* **Problems**:
1. In the geometry problem about point A, what length does the first answer give for AB?
2. Write out the passage of the geometry problem between "If the point" and "the value of p.", inclusive.
3. Continue the second worked solution to the geometry problem, picking up after its last sentence.

* **Extract**:
------------

Question

If the point A(0, 2) is equidistant from the points B(3, p) and C(p, 5), find p. Also, find the length of AB.

If a point A(0, 2) is equidistant from the points B(3, p) and C(p, 5), then find the value of p.

Answer 1

The given points are A(0, 2), B(3, p) and C(p, 5).

It is given that A is equidistant from B and C.

∴ AB = AC

⇒ AB² = AC²

⇒ (3 − 0)² + (p − 2)² = (p − 0)² + (5 − 2)²

⇒ 9 + p² + 4 − 4p = p² + 9

⇒ 4 − 4p = 0

⇒ 4p = 4

⇒ p = 1

Thus, the value of p is 1.

Length of AB `=sqrt((3-0)^2+(1-2)^2)=sqrt(3^2+(-1)^2)=sqrt(9+1)=sqrt(10) units`

Answer 2

It is given that A(0, 2) is equidistant from the points B(3, p) and C(p, 5).

------------

* **Information provided**:
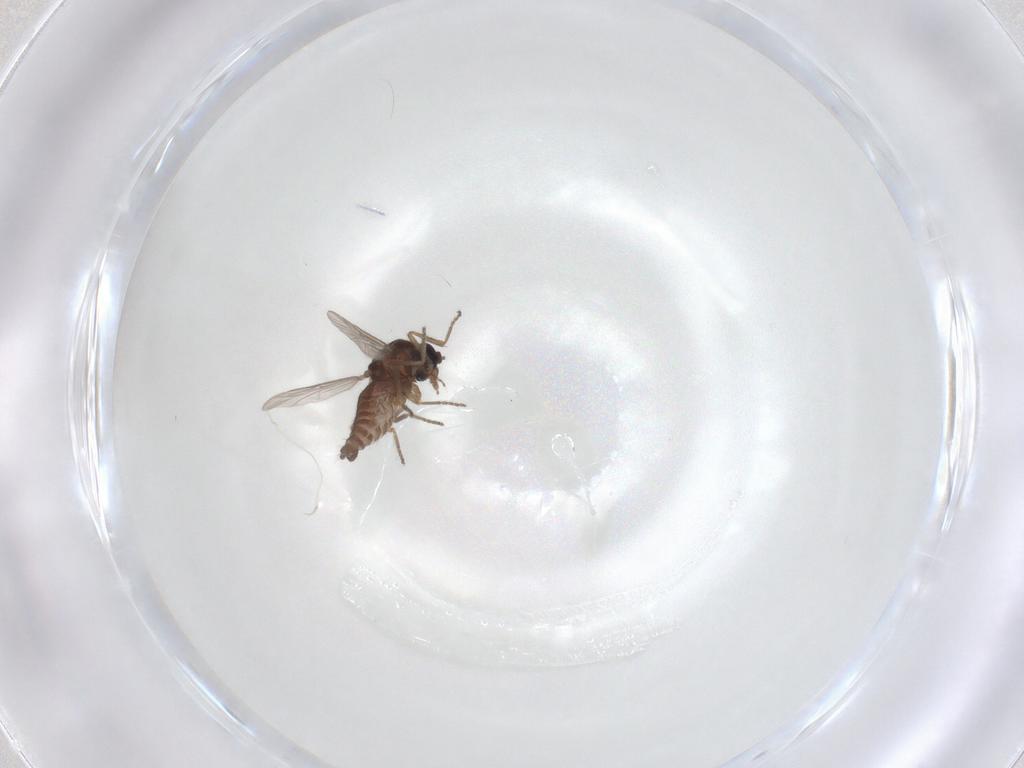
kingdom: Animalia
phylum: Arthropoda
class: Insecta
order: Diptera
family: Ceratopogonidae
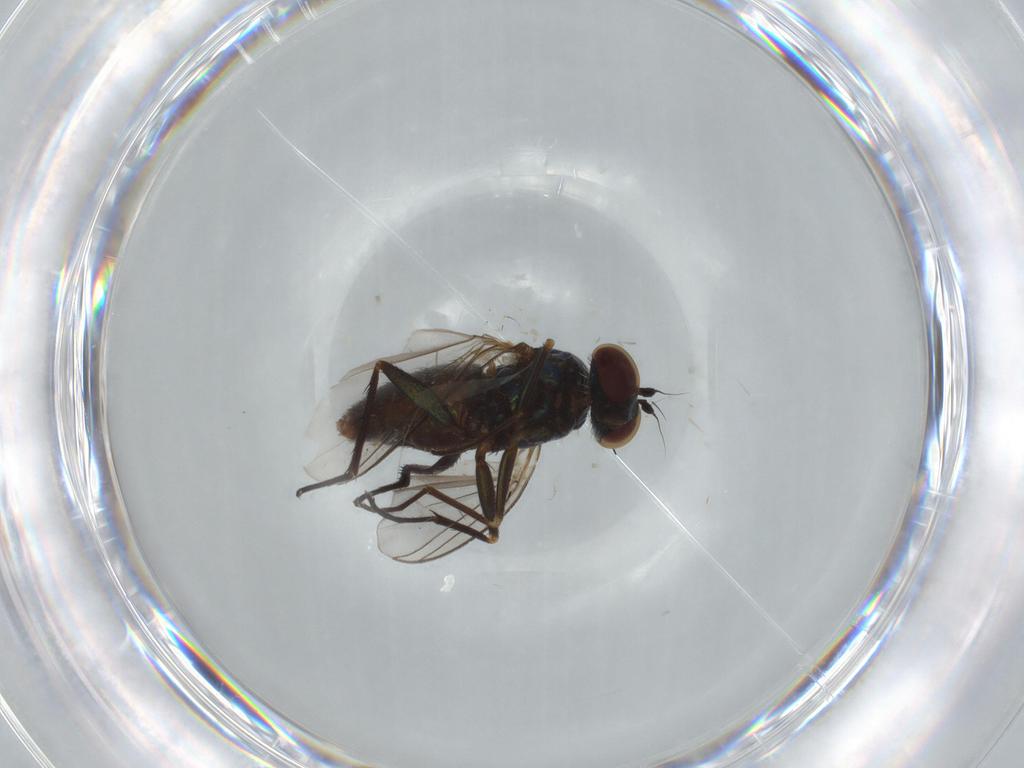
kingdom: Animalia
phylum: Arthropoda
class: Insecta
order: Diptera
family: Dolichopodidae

------------

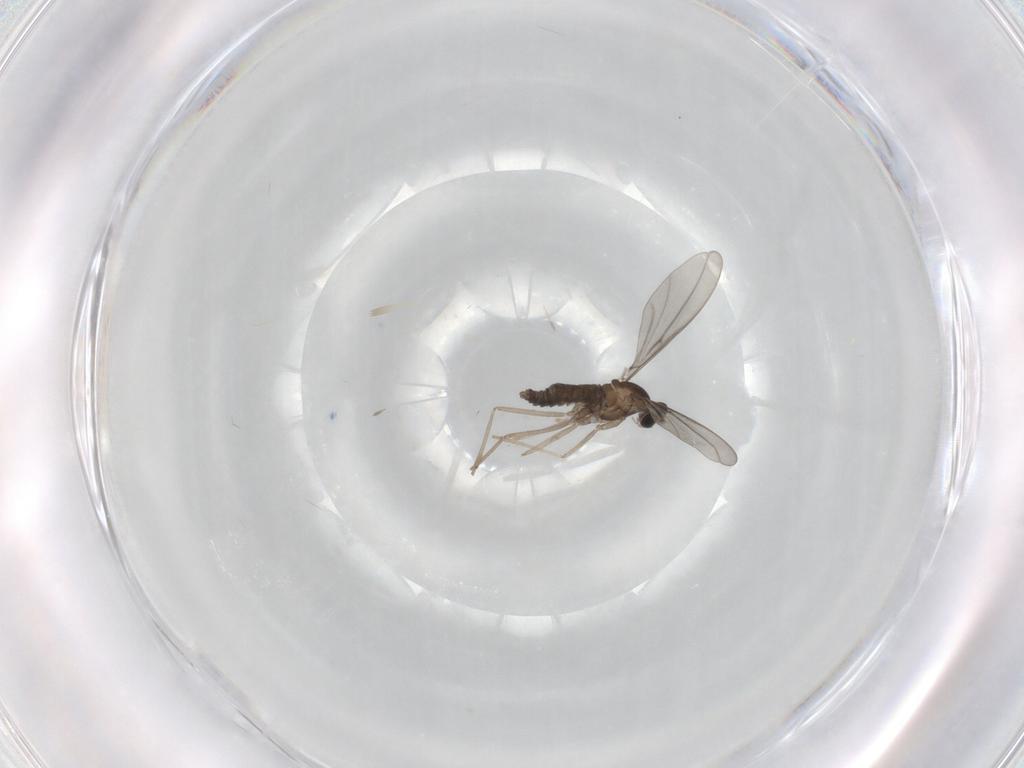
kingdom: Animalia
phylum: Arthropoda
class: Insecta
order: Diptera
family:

------------

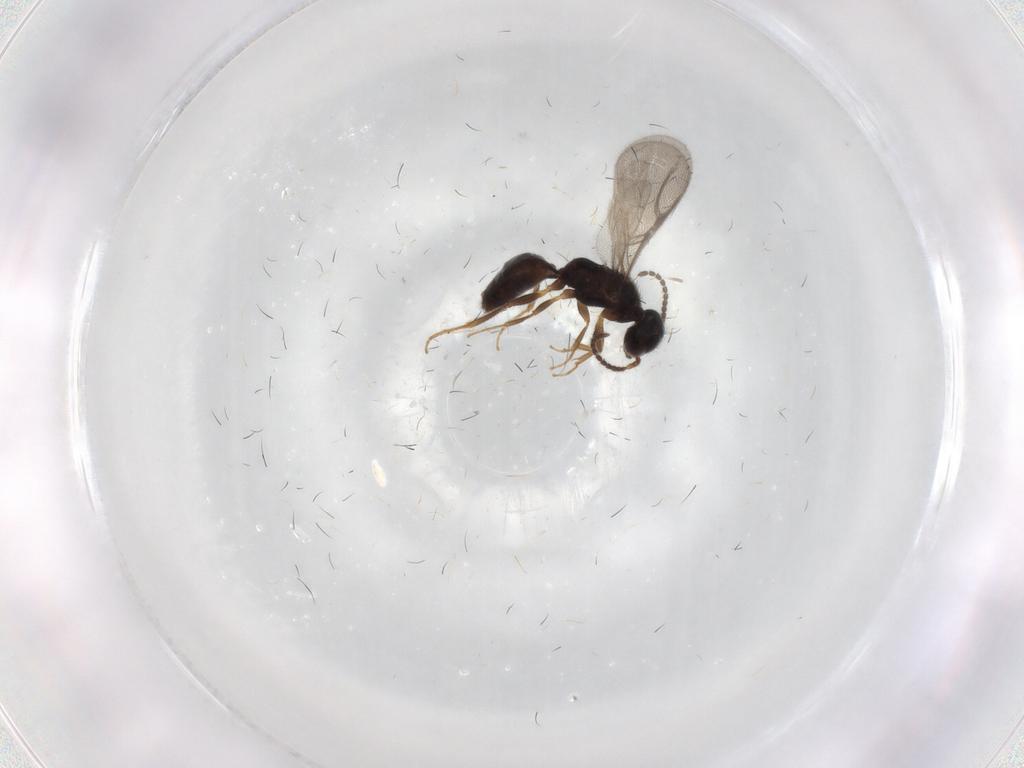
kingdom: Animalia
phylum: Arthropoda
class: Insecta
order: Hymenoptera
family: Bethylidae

------------

* **Answers by task**:
1. √10 units

2.
If the point A(0, 2) is equidistant from the points B(3, p) and C(p, 5), find p. Also, find the length of AB.

If a point A(0, 2) is equidistant from the points B(3, p) and C(p, 5), then find the value of p.

3.
∴ AB = AC

\[\Rightarrow \sqrt{\left( 3 - 0 \right)^2 + \left( p - 2 \right)^2} = \sqrt{\left( p - 0 \right)^2 + \left( 5 - 2 \right)^2}\]                           (Distance formula)

Squaring on both sides, we get

\[9 + p^2 - 4p + 4 = p^2 + 9\]
\[ \Rightarrow - 4p + 4 = 0\]
\[ \Rightarrow p = 1\]

Thus, the value of p is 1.